Cost Reductions Will Help Restore Profits at Con-way Freight, Company Exec Says

By Rip Watson, Senior Reporter

This story appears in the Sept. 20 print edition of Transport Topics.

NEW YORK — Con-way Freight expects to achieve progress on restoring profit margins through cost reduction and efficiency efforts in the upcoming quarters, the chief financial officer of its parent company said.

Speaking Sept. 9 at a Dahlman Rose investor conference here, Con-way Inc.’s CFO, Stephen Bruffett, said the unit will achieve cost reductions faster than it can raise prices, a process that may not be completed until sometime next year.

He made his speech about the Menlo Park, Calif.-based company’s less-than-truckload unit less than a month after President John Labrie left the company. Labrie’s abrupt departure on Aug. 24 followed a second-quarter LTL earnings performance that featured falling profits and a sharp spike in expenses in a period when most rivals’ results improved.



“Even in an economy that is going sideways, it is time to increase pricing,” Bruffett said, acknowledging that Con-way was one of most aggressive price discounters last year.

“That game has been played,” he said. “It’s back to more normal behavior now. We are at the forefront now in trying to restore that pricing discipline.”

In this year’s second quarter, Con-way’s revenue per 100 pounds of freight fell to $15.06, nearly 20% below pre-recession levels, and the operating ratio skidded to 97.9, much worse than the 92.5 in last year’s second quarter or 90.8 in that period of 2008.

“It is much easier to lower prices than it is to raise them,” Bruffett said. “It will take some time to get back. We can address the cost and efficiency side in a quarter or two.”

“There has been so much change at the company,” said Dahlman Rose analyst Jason Seidl. “It has needed to change. Things are getting better but they are getting better slowly.”

“It is encouraging to me that the two carriers that were seemingly causing all of the pricing angst in 2009 — Con-way and FedEx Freight — are now reversing course and trying to raise rates,” he said. “That will only lead to a healthier LTL industry.”

“We perhaps lost our balance a little bit with a couple of surges that created some operating inefficiencies,” Bruffett said. “There was more freight than the network was built for.
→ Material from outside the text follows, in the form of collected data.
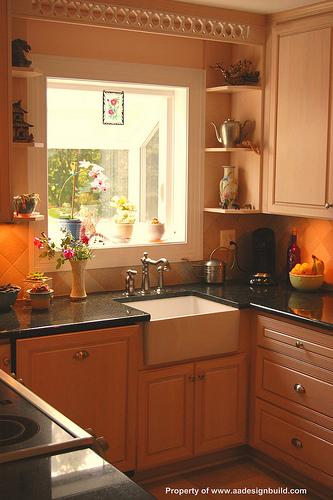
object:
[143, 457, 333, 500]
floor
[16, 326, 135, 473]
cabinets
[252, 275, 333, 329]
countertop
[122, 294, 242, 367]
sink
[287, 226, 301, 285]
bottle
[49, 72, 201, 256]
window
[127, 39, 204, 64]
wall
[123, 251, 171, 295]
faucet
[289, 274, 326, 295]
bowl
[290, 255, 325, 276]
fruit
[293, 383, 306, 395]
knobs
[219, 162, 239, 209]
vase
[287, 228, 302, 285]
wine bottle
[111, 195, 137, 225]
plant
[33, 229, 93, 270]
flowers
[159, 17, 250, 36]
trim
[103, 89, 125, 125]
decoration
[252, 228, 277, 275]
coffee maker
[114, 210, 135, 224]
cactus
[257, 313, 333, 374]
drawers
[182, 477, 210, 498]
tile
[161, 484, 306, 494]
watermark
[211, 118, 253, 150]
teapot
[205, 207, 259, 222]
shelf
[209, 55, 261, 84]
figurine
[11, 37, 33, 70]
figurine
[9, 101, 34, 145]
figurine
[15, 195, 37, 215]
plant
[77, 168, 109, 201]
orchid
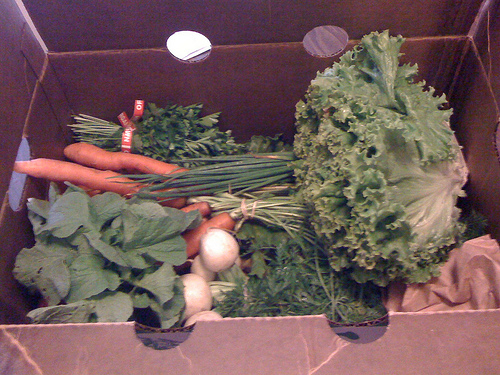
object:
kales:
[16, 195, 182, 327]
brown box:
[3, 0, 495, 373]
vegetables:
[288, 30, 470, 285]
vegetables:
[16, 192, 247, 327]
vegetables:
[64, 95, 243, 184]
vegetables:
[18, 144, 302, 259]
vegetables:
[243, 222, 387, 319]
We tried to be too many things to too many people.”

“We are working through a sustainable yield improvement program,” Bruffett said. “It’s better to build around a more sustainable and rational pricing program,” he added. “It’s about shifting our mentality to raise prices as we revisit contracts. It is not a Herculean task. The pricing admittedly will take time.”

“The environment is right for price increases,” he said. “Tonnage has been moving through the LTL networks. To say [the environment] is right for big price increases is not the case.”

Industry consultant Satish Jindel urged Con-way to step up the pace.

“They make it sound like it is a difficult task to ask the right price for their freight,” said Jindel, who leads SJ Consulting, Sewickley, Pa. “They should be able to do it in a matter of weeks. It should have been by now.”

He added, “All they have to do is shed some of that low tonnage. Give those customers 30 days’ notice. That’s the basics.”

Asked if Con-way can again reduce its operating ratio below 90, which last occurred in 2006, Bruffett responded that the real question was how much the entire industry could improve profits.

“It will be a challenge for the industry to get back to the 2005 and 2006 margins,” he said. “If the industry can get there, I think Con-way can.”

LTL carrier profits rose at that time because of tight capacity, a stronger economy and a driver shortage in the truckload sector that diverted freight to LTL fleets.